====== Provided information ======
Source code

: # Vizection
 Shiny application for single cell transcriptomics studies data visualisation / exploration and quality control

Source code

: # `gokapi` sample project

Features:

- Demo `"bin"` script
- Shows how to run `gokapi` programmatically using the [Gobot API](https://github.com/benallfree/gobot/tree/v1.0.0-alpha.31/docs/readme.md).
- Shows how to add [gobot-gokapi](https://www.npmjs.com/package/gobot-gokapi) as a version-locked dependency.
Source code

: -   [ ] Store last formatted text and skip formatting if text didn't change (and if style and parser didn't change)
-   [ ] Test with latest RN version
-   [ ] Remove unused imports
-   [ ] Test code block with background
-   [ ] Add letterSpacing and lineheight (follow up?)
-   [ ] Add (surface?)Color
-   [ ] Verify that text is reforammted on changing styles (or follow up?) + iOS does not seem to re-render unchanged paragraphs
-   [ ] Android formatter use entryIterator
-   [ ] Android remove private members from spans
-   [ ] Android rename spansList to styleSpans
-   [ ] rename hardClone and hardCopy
======
Can you extract, word for word, every line starting with the one that contains "parser didn't change)" and going on through the end of the records?

**Result below:**
: -   [ ] Store last formatted text and skip formatting if text didn't change (and if style and parser didn't change)
-   [ ] Test with latest RN version
-   [ ] Remove unused imports
-   [ ] Test code block with background
-   [ ] Add letterSpacing and lineheight (follow up?)
-   [ ] Add (surface?)Color
-   [ ] Verify that text is reforammted on changing styles (or follow up?) + iOS does not seem to re-render unchanged paragraphs
-   [ ] Android formatter use entryIterator
-   [ ] Android remove private members from spans
-   [ ] Android rename spansList to styleSpans
-   [ ] rename hardClone and hardCopy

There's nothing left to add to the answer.